T       - number of snapshots of MD trajectory

m       - dimensionality of the subspace we are interested in; Default value is None, in which case m=n

verbose - print information on progress. Default is true.

Returns

A 3n x m matrix U (NumPy matrix type), such that Y = U * data is a 2nd order spatially whitened
coordinates extracted from the 3n x T data matrix. If m is omitted, U is a square 3n x 3n matrix.

Ds  - has eigen values sorted by increasing variance

PCs - holds the index for m most significant principal components by decreasing variance S = Ds[PCs]

S   - Eigen values of the ‘data’ covariance matrix

B   - Eigen vectors of the ‘data’ covariance matrix.
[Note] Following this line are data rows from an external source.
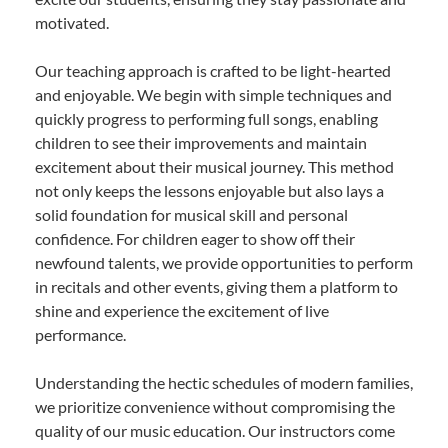
motivated.
Our teaching approach is crafted to be light-hearted
and enjoyable. We begin with simple techniques and
quickly progress to performing full songs, enabling
children to see their improvements and maintain
excitement about their musical journey. This method
not only keeps the lessons enjoyable but also lays a
solid foundation for musical skill and personal
confidence. For children eager to show off their
newfound talents, we provide opportunities to perform
in recitals and other events, giving them a platform to
shine and experience the excitement of live
performance.
Understanding the hectic schedules of modern families,
we prioritize convenience without compromising the
quality of our music education. Our instructors come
The eigen vectors are orthogonal.

Note

  • Firstly, the data is rigid body aligned by making use of IterativeMeansAlign module from ANCA package and then remove mean to center the data before performing the eigen value decomposition of the covariance matrix Alignment is not required if you are using dihedral/angular coordinates
  • Eigen value decomposition is then performed on the mean free data and the eigen values are sorted by decreasing variance to obtain m most energetically significant components
  • Sphering is carried out to obtain matrix Y such that, Y is spatially whitened by performing PCA analysis on m components of the real data
  • U is whitening matrix
  • Y is a matrix of spatially uncorrelated components